EPC Unscripted: Behavioural understanding of the Indian consumer.
EPC hosted an Unscripted session on understanding the Indian consumer beyond stereotypes. With leaders from Amazon, Flipkart and 1990 Research Labs, we explored how trust, aspiration, culture, and context shape product decisions in India. The following is a 10-point documentation of the session.
The Indian consumer segment is not clean. It is a convenient business label for a dense, uneven, adaptive, aspirational, and deeply contextual population. The most important lesson from the session was not that India is diverse, but that India cannot be understood through demographics, sample size, language translation, or adoption numbers alone. India has to be understood in the context of behaviour.
A user researcher in India is not simply collecting user feedback. They are translating between offline life and online behaviour. They are studying how trust is formed, how decisions move through households, how aspiration overrides affordability, how confidence is built, how people delegate, how they game systems, how they resist, and how they improvise. The session discussed the role of UXR: moving beyond what users say, interpreting what they mean, and connecting digital behaviour with offline context.
1. Stop treating the “Indian consumer” as a real persona
The phrase “Indian consumer” works for market sizing, but it breaks down the moment a team starts making product decisions. India is not one behavioural system. It contains multiple trust structures, cultural norms, income rhythms, household arrangements, linguistic realities, aspiration models, and decision-making environments.
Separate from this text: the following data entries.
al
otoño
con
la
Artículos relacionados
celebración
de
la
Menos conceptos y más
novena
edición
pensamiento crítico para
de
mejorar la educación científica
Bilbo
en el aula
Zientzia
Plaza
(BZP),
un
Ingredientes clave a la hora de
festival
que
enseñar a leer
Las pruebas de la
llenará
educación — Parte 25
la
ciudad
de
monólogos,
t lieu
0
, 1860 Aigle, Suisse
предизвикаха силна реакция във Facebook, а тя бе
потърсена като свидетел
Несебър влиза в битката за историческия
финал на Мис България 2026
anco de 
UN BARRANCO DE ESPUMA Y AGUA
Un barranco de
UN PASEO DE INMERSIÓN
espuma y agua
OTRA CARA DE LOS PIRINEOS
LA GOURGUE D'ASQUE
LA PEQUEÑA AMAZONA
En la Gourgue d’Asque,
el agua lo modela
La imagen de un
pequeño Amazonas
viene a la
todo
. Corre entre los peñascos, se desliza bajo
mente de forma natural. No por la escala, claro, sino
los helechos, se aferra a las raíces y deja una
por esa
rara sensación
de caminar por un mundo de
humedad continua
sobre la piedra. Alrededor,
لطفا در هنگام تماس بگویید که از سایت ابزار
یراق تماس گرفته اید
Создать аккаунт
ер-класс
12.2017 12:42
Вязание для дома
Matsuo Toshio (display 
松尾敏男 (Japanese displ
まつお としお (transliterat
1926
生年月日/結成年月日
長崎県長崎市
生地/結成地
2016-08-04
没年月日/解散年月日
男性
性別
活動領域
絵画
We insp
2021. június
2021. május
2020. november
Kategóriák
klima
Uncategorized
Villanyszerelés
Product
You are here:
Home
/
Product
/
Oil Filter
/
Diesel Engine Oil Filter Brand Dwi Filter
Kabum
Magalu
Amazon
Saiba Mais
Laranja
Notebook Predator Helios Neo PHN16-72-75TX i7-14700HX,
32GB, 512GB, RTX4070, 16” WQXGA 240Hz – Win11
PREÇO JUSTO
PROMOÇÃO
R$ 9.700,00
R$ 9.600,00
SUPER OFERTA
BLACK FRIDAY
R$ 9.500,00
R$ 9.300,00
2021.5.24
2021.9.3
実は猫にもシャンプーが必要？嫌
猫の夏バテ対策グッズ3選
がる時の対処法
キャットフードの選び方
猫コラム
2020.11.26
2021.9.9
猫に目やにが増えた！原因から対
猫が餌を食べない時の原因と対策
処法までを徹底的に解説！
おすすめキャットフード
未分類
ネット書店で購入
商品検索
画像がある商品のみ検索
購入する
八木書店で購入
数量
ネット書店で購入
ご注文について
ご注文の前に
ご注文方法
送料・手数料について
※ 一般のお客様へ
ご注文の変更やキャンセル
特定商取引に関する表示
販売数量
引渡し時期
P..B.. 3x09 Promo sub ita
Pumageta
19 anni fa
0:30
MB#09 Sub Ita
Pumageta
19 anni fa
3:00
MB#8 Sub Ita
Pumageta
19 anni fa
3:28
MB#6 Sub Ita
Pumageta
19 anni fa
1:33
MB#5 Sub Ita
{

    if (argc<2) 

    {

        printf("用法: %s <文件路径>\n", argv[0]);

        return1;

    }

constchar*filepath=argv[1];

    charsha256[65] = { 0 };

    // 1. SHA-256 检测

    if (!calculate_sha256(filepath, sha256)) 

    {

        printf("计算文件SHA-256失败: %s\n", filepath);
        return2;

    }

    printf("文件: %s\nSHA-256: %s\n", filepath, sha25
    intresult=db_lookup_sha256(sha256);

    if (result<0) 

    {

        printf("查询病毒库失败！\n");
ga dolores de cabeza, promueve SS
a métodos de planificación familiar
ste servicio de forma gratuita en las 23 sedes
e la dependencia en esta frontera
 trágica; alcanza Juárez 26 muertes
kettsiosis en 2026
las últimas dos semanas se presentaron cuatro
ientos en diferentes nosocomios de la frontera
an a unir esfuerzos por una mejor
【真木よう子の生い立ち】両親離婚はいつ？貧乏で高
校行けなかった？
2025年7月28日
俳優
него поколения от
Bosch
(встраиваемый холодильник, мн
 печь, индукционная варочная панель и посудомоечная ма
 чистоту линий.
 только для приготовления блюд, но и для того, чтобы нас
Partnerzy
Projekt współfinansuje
The mistake many teams make is assuming that access equals adoption. A person may have a smartphone, cheap data, UPI access, WhatsApp fluency, and still not feel confident enough to complete a purchase, save a card, trust a return promise, use a digital loan, or depend on an AI assistant. Digital fluency is not digital adoption. This distinction is central for every business leader designing for India.
Product teams must stop using adoption infrastructure as proof of behavioural readiness. A large smartphone base does not mean a large confident user base. A UPI-enabled market does not mean that every user is equally comfortable with digital money. A WhatsApp-native user is not automatically an e-commerce-native user.
Actionable takeaway: Replace “target user” with “target context.” Before defining the user, define the decision environment: household income, device ownership, trust sources, language comfort, cash flow, decision-maker, influencer, and perceived risk.
2. Bigger sample sizes do not correct weak interpretation
One of the most important points in the session was that sample size does not guarantee insight. Teams often respond to India’s complexity by increasing coverage: more cities, more income groups, more age groups, more respondents. But if the research question is shallow, the scale yields shallow findings with greater confidence.
For example, a team may define Tier 2 and Tier 3 users as price-conscious, e-commerce-aware, and convenience-seeking. A larger sample may confirm that these users use WhatsApp, YouTube, and low-ASP shopping apps. But the real issue may not be price. It may be checkout confidence. It may be mistrust of value claims. It may be a fear of getting stuck after payment. It may be uncertainty about returns.
The research task shifts from “How do we attract price-sensitive users?” to “How do we build trust and confidence across the purchase journey?”The craft of research lies in moving from observation to finding to actionable insight. Observation is what happened. Finding is the interpreted pattern. Insight is the business-relevant behavioural truth that can shape decisions. Many teams collapse these stages and call user statements “insights.” This weakens research and makes leadership less likely to trust it.
Actionable takeaway: Create an interpretation discipline. Every research readout should separate raw observations, interpreted findings, and decision-grade insights. Do not let anecdotes travel into strategy without context, patterning, and synthesis.